According to pre-pandemic research by Darren Tristano, a longtime restaurant industry analyst and CEO of Foodservice Results, food consumed away from restaurants has been the only area of growth in the restaurant industry in recent years. “The forecast, based on consumer attitudes and usage, was that the dining experience wasn’t going to grow; that the same number of people will have the same number of dining experiences,” he explained. “All of the growth would come from off-premise delivery and takeout, including catering for business and for social occasions.”

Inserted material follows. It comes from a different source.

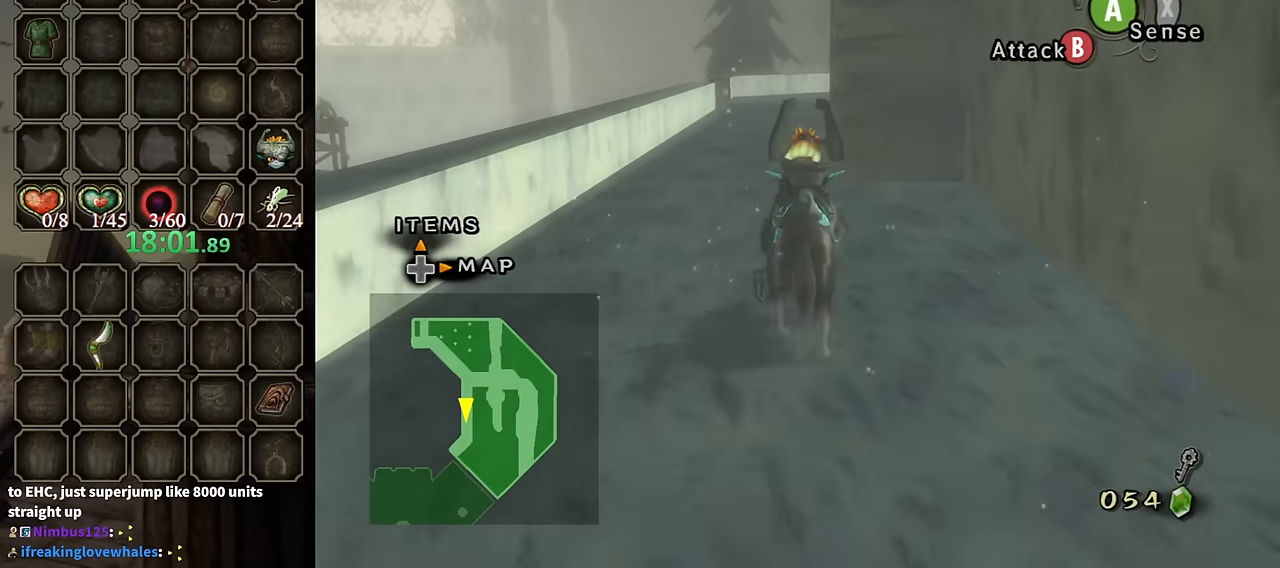
{"buttons": [], "left_stick": "up", "right_stick": "center", "events": [[33, "A", "up"]]}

Then, as we all know, Covid-19 hit, bringing in-person dining (and most restaurant revenue) to a near-total halt. As a result, the number of consumers using online food delivery services globally surged from 1.17 billion in 2019 to 1.46 billion in 2020, a jump of nearly 25% year over year. In other words, the equivalent of 90% of the U.S. population started ordering dinner online last year. Among the biggest beneficiaries were pizza chains and third-party delivery platforms like Grubhub, DoorDash, and Uber Eats, which in the past year alone have collectively found themselves getting acquired by huge conglomerates, going public in multibillion-dollar blockbuster IPOs, and creating celebrity-studded Super Bowl ads.

Another pandemic-related outcome is that countless restaurants — from chains like Chili’s and Ruby Tuesday to independent mom-and-pop bistros — suddenly needed to change their business models. With rents to pay, labor costs, and a surplus of underutilized space, many ceded their fine-tuned operations to a sprawling digital ecosystem of third-party delivery apps armed with troves of consumer data, software developers, kitchen logistics startups, and strangely named online-only restaurant concepts. Suddenly, legacy restaurants were chopping themselves up into multiconcept SEO-driven commissaries while empty hotels were renting their spare kitchen spaces and outsourcing room service, all through a diverse and shadowy bumper crop of new digital players. As 2021 gets underway, the U.S. restaurant scene is a jumble of old techniques and new tech, uneasily coexisting through a global tempest.